[Rendered images with source text]
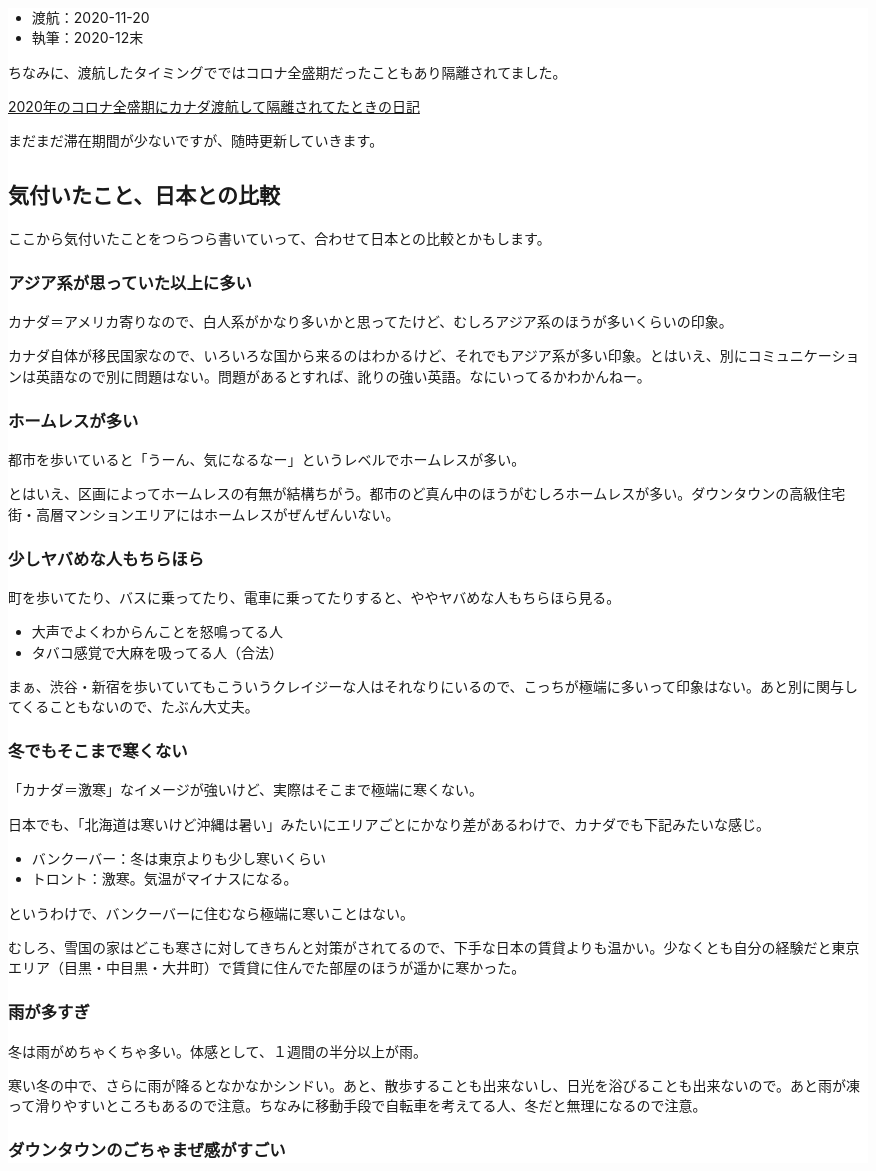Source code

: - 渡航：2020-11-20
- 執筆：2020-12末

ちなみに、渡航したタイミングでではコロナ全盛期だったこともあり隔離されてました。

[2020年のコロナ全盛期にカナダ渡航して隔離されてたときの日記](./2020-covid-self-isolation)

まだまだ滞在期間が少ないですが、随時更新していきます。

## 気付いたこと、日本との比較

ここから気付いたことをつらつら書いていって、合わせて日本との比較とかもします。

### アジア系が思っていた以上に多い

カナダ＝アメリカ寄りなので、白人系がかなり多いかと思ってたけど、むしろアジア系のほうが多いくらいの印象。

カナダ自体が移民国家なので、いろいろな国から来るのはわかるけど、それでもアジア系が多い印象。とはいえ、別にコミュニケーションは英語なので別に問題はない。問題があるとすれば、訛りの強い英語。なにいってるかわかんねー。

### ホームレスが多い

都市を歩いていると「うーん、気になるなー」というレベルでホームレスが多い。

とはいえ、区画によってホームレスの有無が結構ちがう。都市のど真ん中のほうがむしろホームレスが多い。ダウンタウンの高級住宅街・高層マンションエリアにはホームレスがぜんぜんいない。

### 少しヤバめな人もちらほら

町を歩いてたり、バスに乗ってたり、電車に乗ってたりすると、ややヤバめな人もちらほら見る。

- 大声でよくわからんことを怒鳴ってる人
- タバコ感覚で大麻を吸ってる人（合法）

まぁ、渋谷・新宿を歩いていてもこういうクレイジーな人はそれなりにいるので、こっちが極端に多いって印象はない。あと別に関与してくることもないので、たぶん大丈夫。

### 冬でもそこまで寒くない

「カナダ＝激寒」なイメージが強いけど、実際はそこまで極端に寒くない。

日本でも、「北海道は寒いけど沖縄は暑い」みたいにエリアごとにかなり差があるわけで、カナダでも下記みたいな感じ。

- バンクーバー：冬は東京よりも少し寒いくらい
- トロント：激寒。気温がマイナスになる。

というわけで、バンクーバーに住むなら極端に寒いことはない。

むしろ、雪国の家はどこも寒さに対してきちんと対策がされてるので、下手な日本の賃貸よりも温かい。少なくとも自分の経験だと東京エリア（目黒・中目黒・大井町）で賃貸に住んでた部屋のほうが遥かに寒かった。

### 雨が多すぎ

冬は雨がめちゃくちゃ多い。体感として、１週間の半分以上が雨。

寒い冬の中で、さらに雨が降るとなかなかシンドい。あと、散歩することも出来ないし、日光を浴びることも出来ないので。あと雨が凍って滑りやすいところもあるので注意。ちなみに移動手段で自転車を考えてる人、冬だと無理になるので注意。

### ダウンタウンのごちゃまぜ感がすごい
...
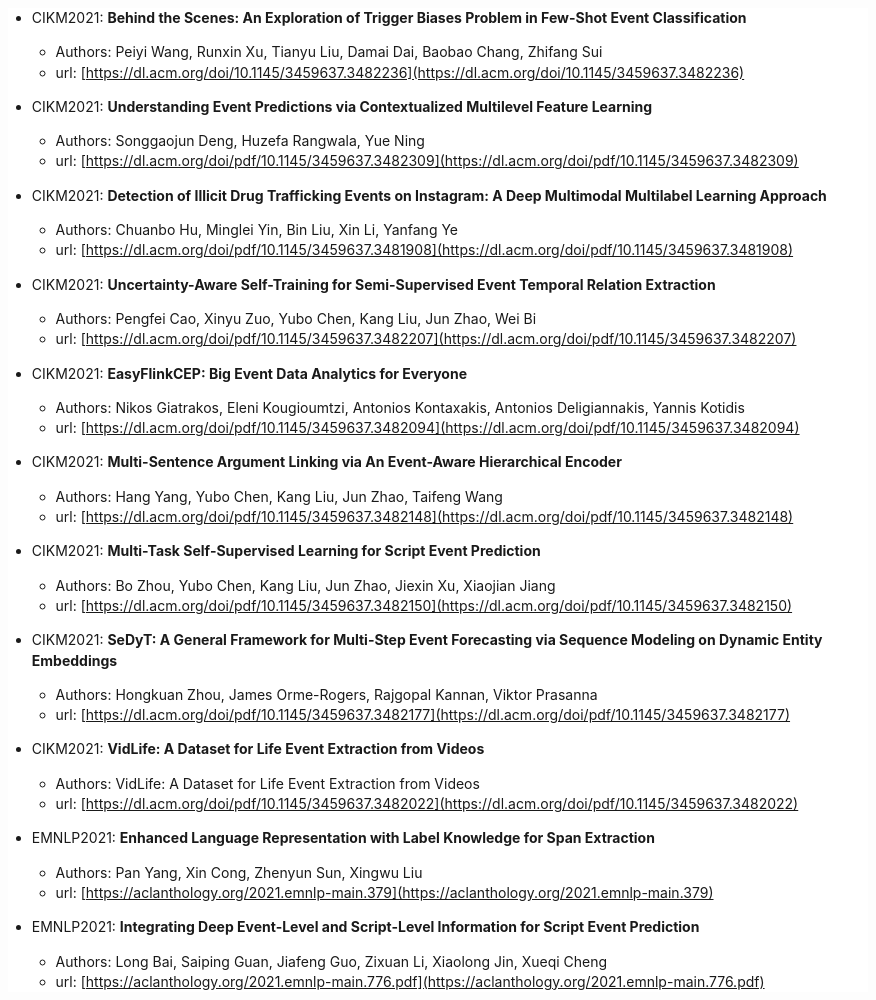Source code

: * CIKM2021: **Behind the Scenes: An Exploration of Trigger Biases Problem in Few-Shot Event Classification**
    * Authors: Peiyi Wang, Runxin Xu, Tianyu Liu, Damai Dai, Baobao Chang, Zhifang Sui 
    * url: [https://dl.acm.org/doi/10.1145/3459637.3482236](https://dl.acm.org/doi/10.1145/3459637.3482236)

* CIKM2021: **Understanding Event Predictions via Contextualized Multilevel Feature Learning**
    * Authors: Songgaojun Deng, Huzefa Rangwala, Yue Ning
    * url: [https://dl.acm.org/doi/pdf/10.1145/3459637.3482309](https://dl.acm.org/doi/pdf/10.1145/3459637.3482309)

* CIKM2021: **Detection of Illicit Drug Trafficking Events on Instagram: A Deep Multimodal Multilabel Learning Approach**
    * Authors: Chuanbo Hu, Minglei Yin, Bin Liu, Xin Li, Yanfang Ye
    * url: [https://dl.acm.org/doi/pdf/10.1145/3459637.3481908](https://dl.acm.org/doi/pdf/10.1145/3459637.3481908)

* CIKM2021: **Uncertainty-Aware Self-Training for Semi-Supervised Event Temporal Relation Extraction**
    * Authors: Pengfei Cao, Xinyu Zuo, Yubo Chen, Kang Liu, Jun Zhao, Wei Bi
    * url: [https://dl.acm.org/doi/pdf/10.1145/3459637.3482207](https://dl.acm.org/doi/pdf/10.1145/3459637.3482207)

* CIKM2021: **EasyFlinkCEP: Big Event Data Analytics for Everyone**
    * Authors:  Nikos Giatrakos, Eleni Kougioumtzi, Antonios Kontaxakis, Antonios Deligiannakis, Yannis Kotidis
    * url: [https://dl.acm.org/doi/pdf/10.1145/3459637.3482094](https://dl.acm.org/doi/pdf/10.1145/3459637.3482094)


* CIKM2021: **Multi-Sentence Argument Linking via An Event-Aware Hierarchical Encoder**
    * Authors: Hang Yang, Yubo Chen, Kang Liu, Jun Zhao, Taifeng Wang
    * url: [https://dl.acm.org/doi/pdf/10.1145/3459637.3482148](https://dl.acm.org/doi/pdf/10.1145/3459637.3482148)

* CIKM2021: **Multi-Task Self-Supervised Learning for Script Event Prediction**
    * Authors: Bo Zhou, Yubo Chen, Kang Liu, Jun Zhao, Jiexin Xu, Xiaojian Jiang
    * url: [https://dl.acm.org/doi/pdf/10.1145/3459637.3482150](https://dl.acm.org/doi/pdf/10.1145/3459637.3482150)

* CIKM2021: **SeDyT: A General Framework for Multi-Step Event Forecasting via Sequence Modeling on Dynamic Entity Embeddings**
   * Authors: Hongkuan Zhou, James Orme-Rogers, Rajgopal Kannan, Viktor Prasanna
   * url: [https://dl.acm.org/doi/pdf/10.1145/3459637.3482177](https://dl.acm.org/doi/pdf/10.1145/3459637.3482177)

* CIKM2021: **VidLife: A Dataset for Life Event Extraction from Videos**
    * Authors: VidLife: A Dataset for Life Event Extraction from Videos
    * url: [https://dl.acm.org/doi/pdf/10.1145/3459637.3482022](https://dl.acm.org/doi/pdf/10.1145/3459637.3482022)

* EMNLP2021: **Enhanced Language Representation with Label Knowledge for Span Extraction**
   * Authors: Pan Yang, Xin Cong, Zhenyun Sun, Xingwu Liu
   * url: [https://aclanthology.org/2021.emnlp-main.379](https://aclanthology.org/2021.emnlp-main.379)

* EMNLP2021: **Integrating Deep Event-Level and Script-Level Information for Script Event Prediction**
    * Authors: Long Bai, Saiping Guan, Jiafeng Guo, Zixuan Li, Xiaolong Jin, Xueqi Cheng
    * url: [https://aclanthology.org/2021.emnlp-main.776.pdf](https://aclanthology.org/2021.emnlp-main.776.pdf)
==
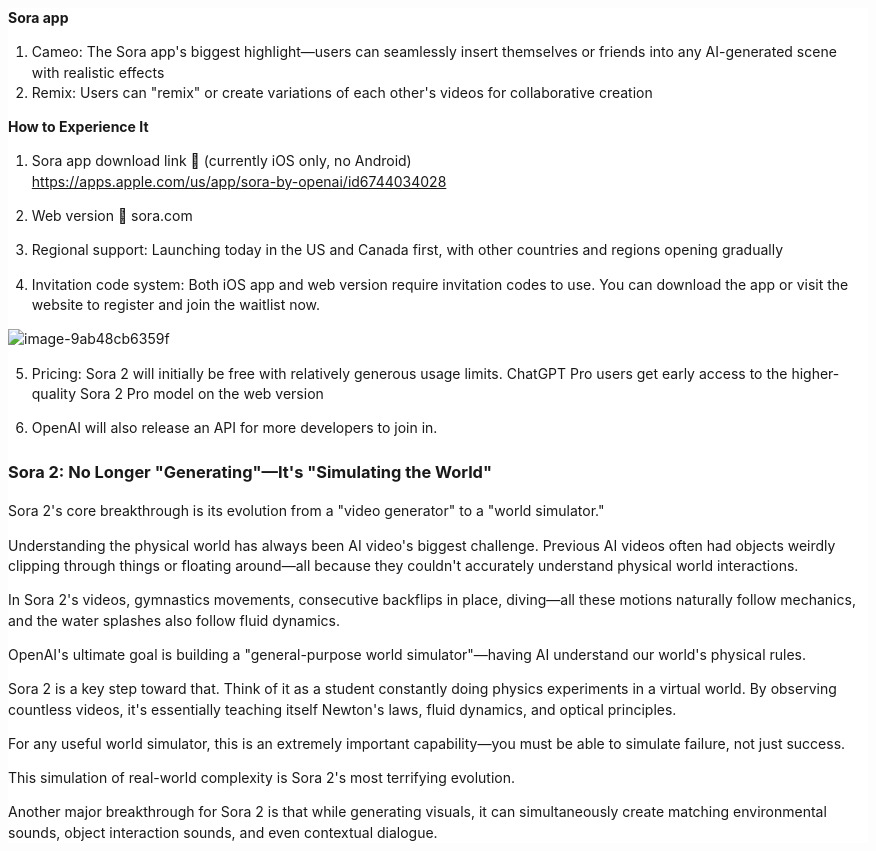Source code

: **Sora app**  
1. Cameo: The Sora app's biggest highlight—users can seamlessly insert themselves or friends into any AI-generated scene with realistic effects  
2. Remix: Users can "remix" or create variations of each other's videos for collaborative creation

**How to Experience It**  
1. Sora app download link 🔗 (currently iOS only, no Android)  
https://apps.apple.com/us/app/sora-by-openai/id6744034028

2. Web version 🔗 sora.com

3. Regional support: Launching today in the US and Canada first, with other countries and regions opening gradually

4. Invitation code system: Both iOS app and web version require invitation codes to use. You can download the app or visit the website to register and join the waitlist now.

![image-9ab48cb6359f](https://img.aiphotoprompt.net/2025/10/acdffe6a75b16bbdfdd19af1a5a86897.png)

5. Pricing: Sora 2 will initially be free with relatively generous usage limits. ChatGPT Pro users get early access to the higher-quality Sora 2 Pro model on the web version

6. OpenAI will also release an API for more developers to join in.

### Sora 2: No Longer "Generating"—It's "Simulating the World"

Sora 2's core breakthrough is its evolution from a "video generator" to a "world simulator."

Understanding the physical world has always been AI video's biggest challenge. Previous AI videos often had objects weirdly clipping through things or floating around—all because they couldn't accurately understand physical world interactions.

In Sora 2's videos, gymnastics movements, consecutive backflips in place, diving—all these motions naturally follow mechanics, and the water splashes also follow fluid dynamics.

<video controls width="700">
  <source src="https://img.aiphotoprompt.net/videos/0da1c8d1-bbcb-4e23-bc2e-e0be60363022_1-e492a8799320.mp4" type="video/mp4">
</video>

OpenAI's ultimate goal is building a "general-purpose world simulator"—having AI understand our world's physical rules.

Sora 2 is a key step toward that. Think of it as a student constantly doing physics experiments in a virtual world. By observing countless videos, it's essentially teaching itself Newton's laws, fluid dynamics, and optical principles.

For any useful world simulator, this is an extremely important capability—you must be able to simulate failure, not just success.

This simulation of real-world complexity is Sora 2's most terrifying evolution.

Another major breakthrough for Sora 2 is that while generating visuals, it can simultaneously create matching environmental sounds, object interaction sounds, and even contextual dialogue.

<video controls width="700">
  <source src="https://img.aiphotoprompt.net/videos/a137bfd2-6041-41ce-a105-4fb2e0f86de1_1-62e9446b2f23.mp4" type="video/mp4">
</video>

**ABOUT THIS TASK:**
Output the lines of the records above exactly as they appear, from the line containing "町を歩いてたり、バスに乗って" through the line containing "### ダウンタウンのごちゃまぜ感がすごい".

**TASK OUTPUT:**
町を歩いてたり、バスに乗ってたり、電車に乗ってたりすると、ややヤバめな人もちらほら見る。

- 大声でよくわからんことを怒鳴ってる人
- タバコ感覚で大麻を吸ってる人（合法）

まぁ、渋谷・新宿を歩いていてもこういうクレイジーな人はそれなりにいるので、こっちが極端に多いって印象はない。あと別に関与してくることもないので、たぶん大丈夫。

### 冬でもそこまで寒くない

「カナダ＝激寒」なイメージが強いけど、実際はそこまで極端に寒くない。

日本でも、「北海道は寒いけど沖縄は暑い」みたいにエリアごとにかなり差があるわけで、カナダでも下記みたいな感じ。

- バンクーバー：冬は東京よりも少し寒いくらい
- トロント：激寒。気温がマイナスになる。

というわけで、バンクーバーに住むなら極端に寒いことはない。

むしろ、雪国の家はどこも寒さに対してきちんと対策がされてるので、下手な日本の賃貸よりも温かい。少なくとも自分の経験だと東京エリア（目黒・中目黒・大井町）で賃貸に住んでた部屋のほうが遥かに寒かった。

### 雨が多すぎ

冬は雨がめちゃくちゃ多い。体感として、１週間の半分以上が雨。

寒い冬の中で、さらに雨が降るとなかなかシンドい。あと、散歩することも出来ないし、日光を浴びることも出来ないので。あと雨が凍って滑りやすいところもあるので注意。ちなみに移動手段で自転車を考えてる人、冬だと無理になるので注意。

### ダウンタウンのごちゃまぜ感がすごい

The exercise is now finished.